**Problem statement**
Quote the entries below from the line with "Rendered at 2001 by 1125 pixels." through the line with "For every layout", both ends included, and only those lines.

**Dataset extract**
[Start of Attachment]

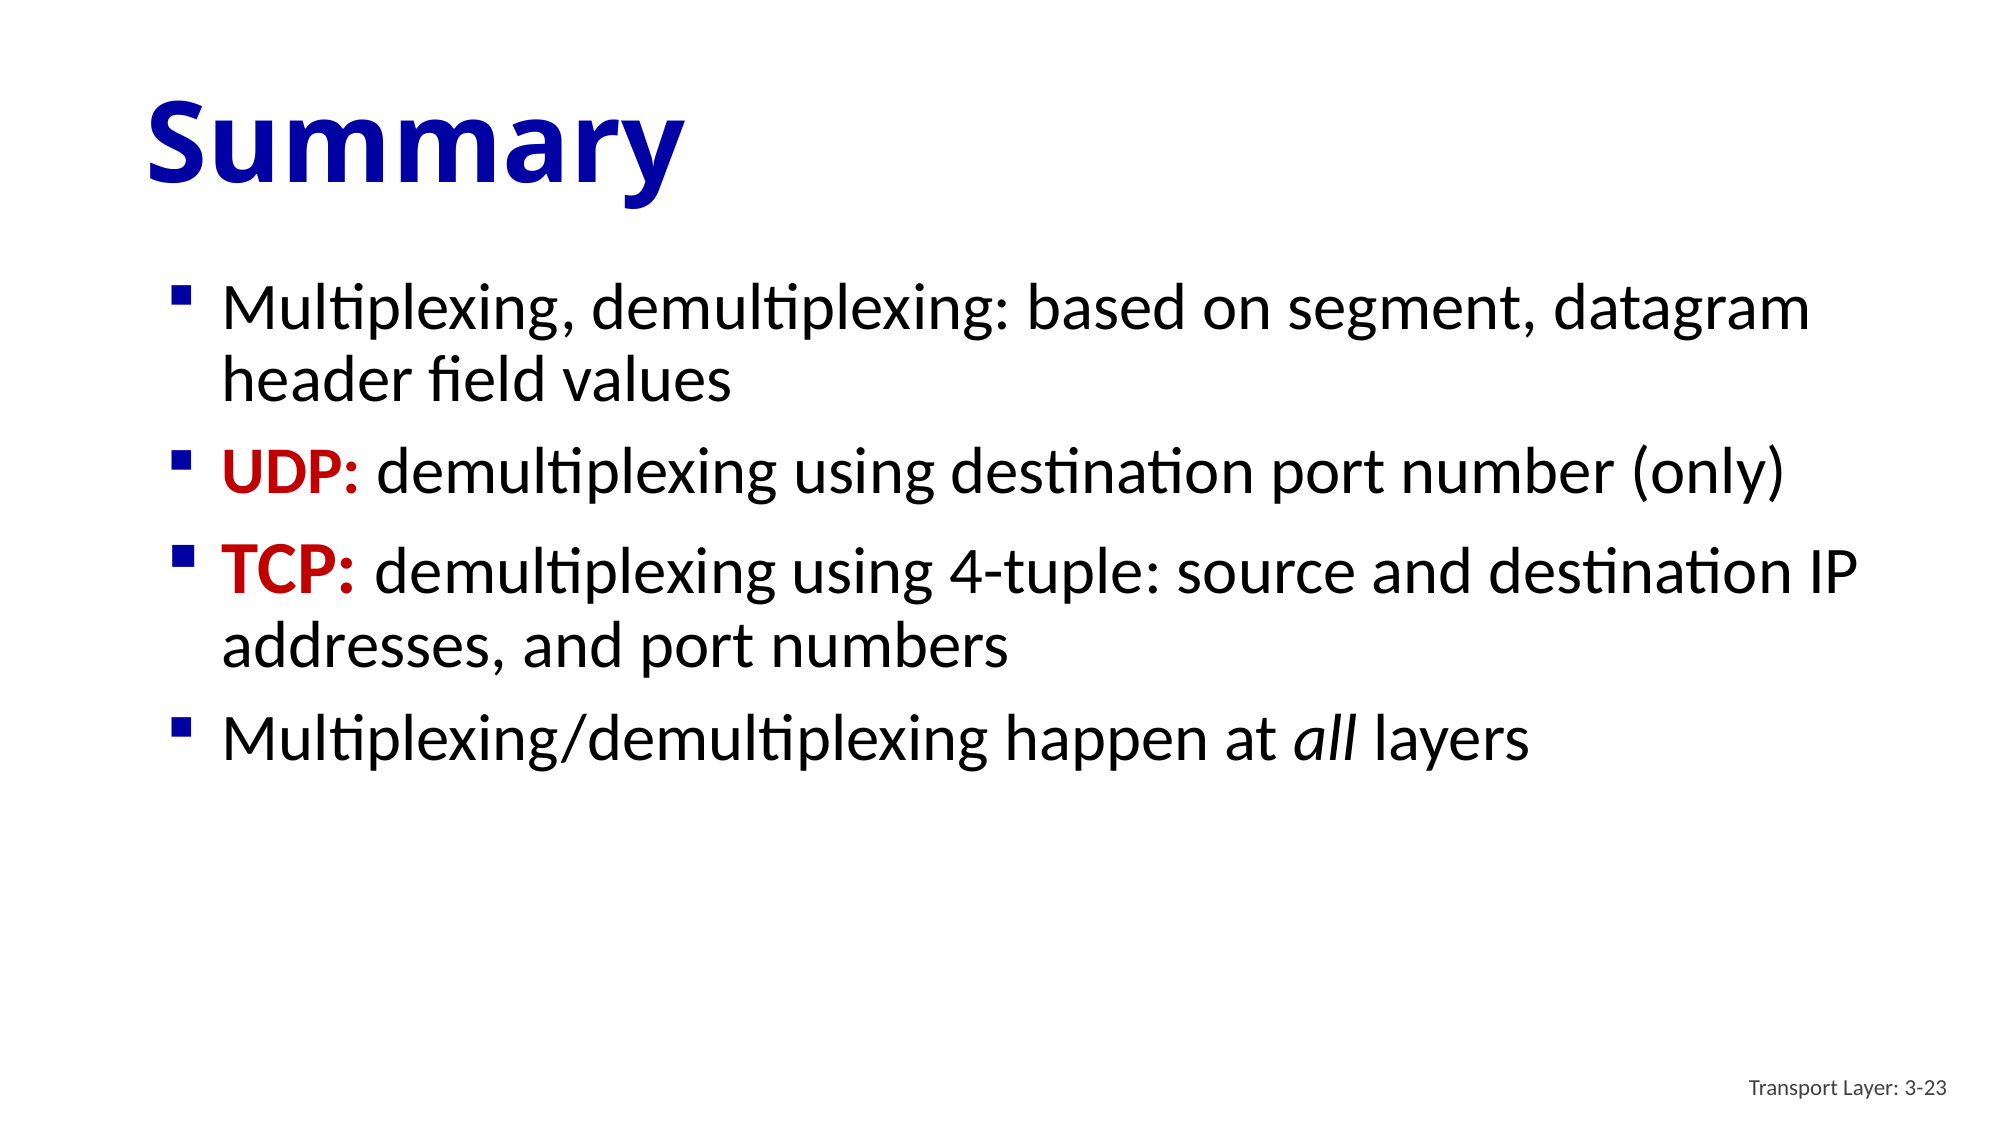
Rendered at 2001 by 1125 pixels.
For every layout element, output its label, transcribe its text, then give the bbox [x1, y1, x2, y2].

[End of Attachment]
[Start of Attachment]

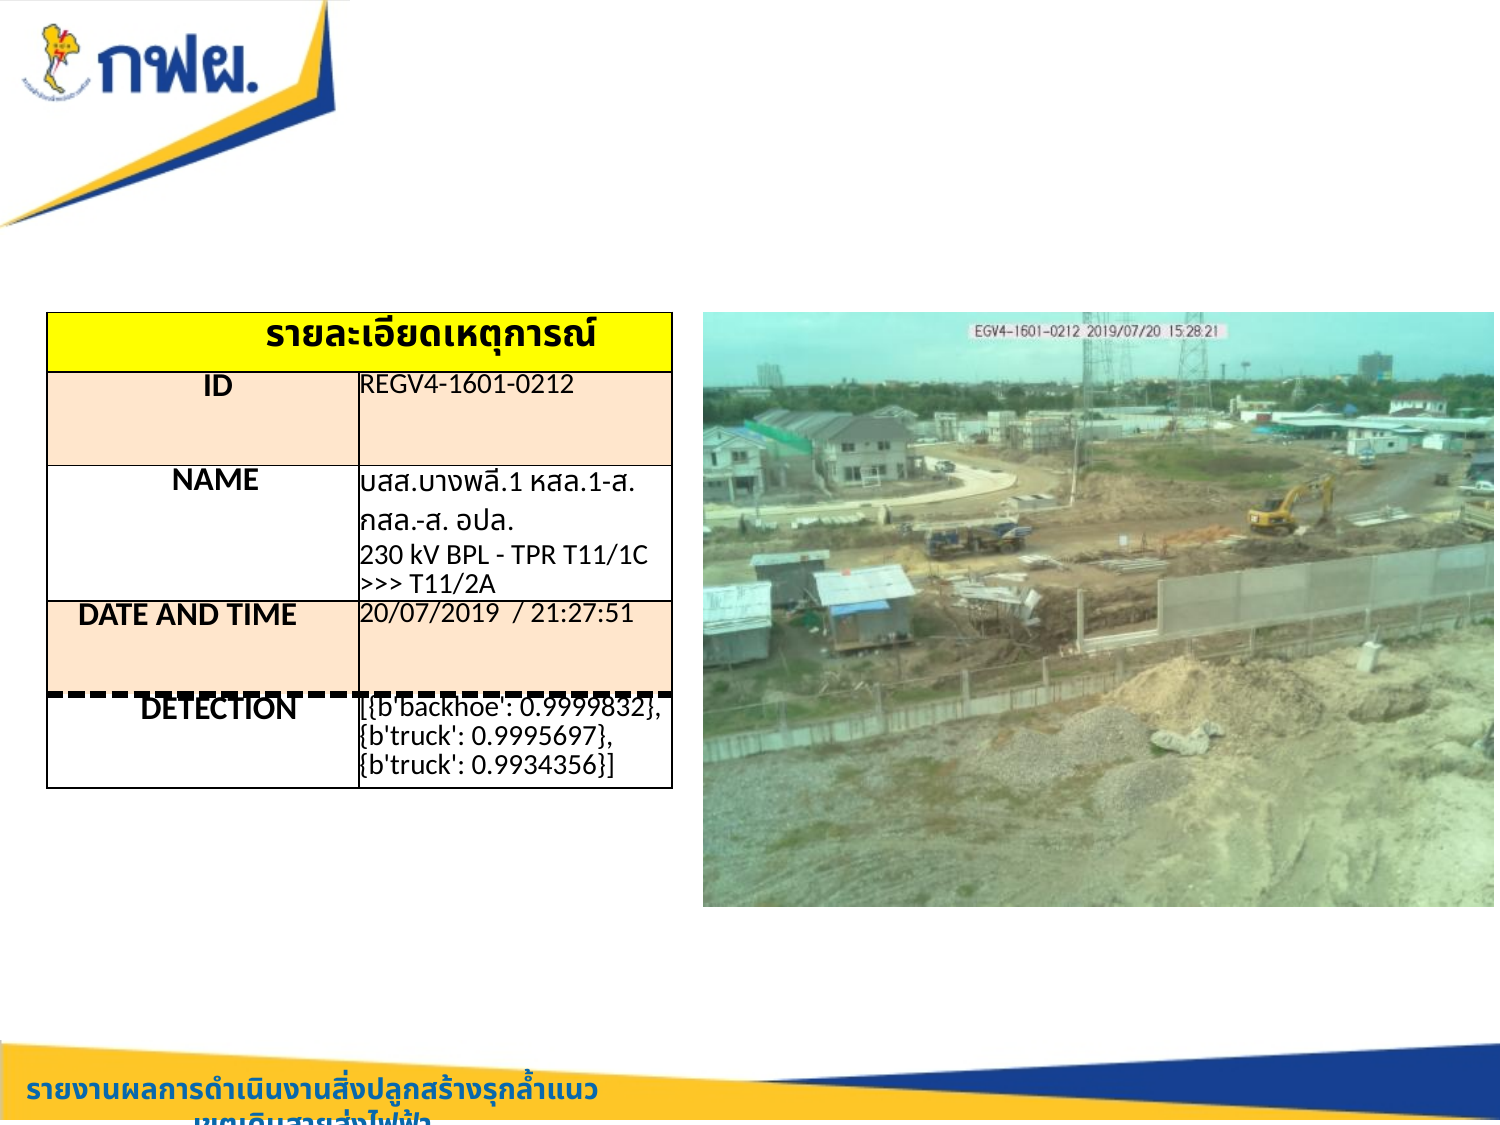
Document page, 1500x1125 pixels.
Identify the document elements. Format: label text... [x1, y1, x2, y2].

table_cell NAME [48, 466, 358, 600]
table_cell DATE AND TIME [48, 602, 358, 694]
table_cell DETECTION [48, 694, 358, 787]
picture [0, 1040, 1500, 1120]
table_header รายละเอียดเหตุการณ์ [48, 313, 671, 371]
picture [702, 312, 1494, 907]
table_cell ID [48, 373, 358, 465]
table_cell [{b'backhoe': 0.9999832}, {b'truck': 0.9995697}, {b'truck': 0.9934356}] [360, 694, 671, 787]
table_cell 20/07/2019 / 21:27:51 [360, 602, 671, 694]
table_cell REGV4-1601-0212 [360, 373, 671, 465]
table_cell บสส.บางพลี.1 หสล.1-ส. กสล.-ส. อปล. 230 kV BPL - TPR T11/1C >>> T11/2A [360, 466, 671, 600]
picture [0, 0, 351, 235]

[End of Attachment]
[Start of Attachment]

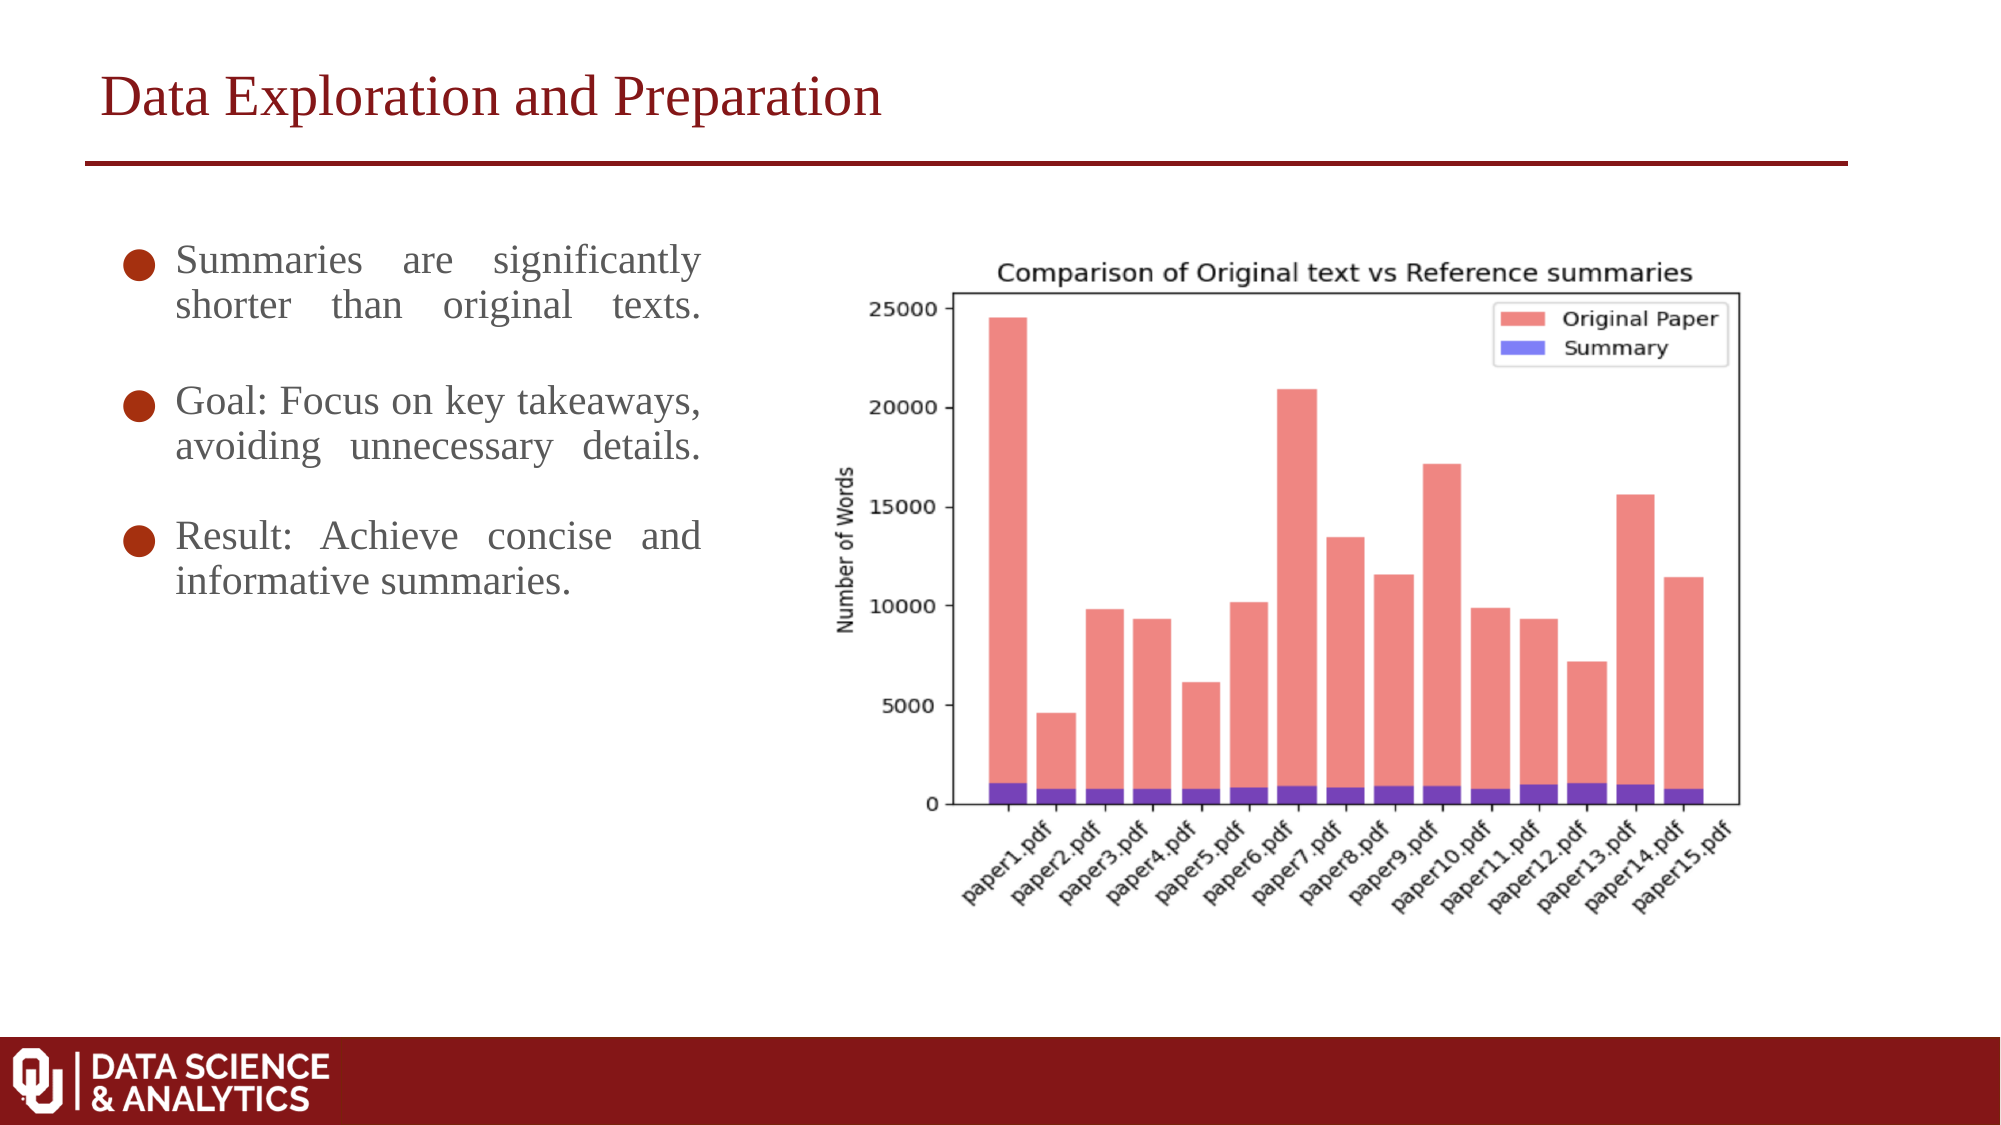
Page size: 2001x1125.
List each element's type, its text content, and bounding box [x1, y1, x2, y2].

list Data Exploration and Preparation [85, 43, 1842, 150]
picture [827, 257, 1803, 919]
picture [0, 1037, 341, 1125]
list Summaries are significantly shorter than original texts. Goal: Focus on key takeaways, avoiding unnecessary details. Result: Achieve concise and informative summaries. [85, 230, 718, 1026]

[End of Attachment]

**Task solution**
Rendered at 2001 by 1125 pixels.
For every layout element, output its label, transcribe its text, then give the bbox [x1, y1, x2, y2].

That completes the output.